[Data excerpts]
—————
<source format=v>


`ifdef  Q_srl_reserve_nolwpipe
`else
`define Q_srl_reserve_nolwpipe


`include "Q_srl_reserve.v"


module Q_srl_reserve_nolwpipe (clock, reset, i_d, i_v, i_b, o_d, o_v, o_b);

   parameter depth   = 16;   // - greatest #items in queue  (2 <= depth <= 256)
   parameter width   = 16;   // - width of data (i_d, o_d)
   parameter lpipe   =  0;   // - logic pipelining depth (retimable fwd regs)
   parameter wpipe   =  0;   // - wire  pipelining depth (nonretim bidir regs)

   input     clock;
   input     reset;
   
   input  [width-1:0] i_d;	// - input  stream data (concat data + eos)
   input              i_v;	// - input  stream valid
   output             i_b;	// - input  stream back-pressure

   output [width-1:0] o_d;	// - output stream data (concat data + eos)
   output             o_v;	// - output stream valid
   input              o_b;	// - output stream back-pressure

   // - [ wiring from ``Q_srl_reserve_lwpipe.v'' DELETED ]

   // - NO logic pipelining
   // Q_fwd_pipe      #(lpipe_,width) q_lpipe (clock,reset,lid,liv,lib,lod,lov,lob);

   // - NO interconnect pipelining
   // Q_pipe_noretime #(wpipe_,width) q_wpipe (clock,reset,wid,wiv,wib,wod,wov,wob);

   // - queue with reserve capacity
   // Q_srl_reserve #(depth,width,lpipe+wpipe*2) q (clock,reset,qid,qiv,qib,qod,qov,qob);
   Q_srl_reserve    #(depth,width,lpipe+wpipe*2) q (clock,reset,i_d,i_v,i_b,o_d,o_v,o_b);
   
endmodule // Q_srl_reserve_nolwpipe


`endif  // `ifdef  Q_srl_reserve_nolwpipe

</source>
—————
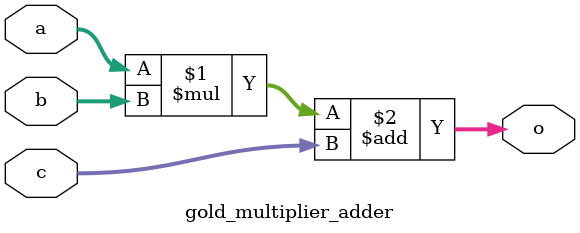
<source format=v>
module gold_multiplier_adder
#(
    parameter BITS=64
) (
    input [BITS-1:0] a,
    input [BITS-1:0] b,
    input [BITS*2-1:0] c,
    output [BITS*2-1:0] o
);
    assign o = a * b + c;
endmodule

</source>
—————
# [Written task]
What do the lines above say from the one containing "output stream data (concat data + eos)" down to the one containing "NO logic pipelining"? Return them exactly, both end lines included, and only them.

# [Written solution]
   output [width-1:0] o_d;	// - output stream data (concat data + eos)
   output             o_v;	// - output stream valid
   input              o_b;	// - output stream back-pressure

   // - [ wiring from ``Q_srl_reserve_lwpipe.v'' DELETED ]

   // - NO logic pipelining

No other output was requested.